We could directly ask them to tell us, but upon reflection, the
information is already hidden in our database. A multilingual user is
one that actively edits two projects of different languages.
Many users already told us, by using babel templates. That also explains
how much confidence do they have in those languages (native level, basic
skills...).
In devising a comprehensive translation strategy, we
need to know how
interconnected any two given projects are. We also need to know how
connected any given project is to English, since it's our working
language.
There's also the motivation factor. I am not much of a translator.
Although I have fixed translations that I encountered just when
accessing as a user that had been there for days.
From what I have seen in the past many translations aren't done by the
skilled people but just by people that was motivated enough to translate
it, which sometimes are in a autotranslation-like level.
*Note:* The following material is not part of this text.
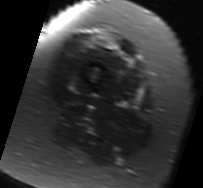
MRI of an extremity soft-tissue mass, one axial slice. Slice 10 of 91 in the series (ordered by position). T2-weighted fat-saturated. MR volume resampled by the dataset authors to the PET/CT grid (not the native acquisition matrix). 203 × 188 image matrix. Female patient. Case-level facts recorded for this patient, not image findings: histological type: malignant solitary fibrous tumor; grade: intermediate; site of the primary tumour: right thigh.
Outlined on this slice (expert contour drawn on MRI and transferred to this co-registered scan by the dataset authors):
- gross tumour volume including surrounding oedema: box from (x=92, y=40) to (x=132, y=64) px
However, as the people running the event obviously don't know every
language, they have to rely on the few translating users, and bad texts
pass as 'translated'.
We need to pay special attention to languages that are
very 'distant'
from English-- distant in the sense of having few members who fluent
in both English and the language in question.
Could someone aid me in getting this data, or explaining why I don't
need it or why we already have it, etc?
Specifically, I'm looking for:
# For each non-english-language project, how many of their active
users are ALSO active on an english-language project? (the answer is
should be a single whole number for each project)
First point: define being active. That should be something like 'more
than X non-minor edits in the last Y weeks.'
I see a problem in that you are exposing it as a symmetric relationship,
while I don't think it should be. I could be very skilled to translate
something to my mother tongue, but an inept to translate it in the
opposite way.
Specially when translating between similar languages, where a
non-speaker can easily grasp the meaning.
Also, someone which routinely translates articles for enwiki to xzwiki
would have the exact profile you want to discover, but could be skipped
due to not having enough edits to enwiki.
# For any two projects, how many users are there who
are active on
both? (answer is a square matrix, roughly 750x750 )
# For any two languages, how many users appear to speak both
languages? (answer is a square matrix, roughly 750x750)
I think the answer would actually be three-dimensional, since for each
cell you would have a list of people, the number being just a summary.
Does anyone know how to pull this out of the database?
It's an
important question for us to recruit translators and really just
assess "where we are" in terms of inter-project language capabilities.
Alec
I think I can build you something if you give me appropiate values for
the above definition.
Cheers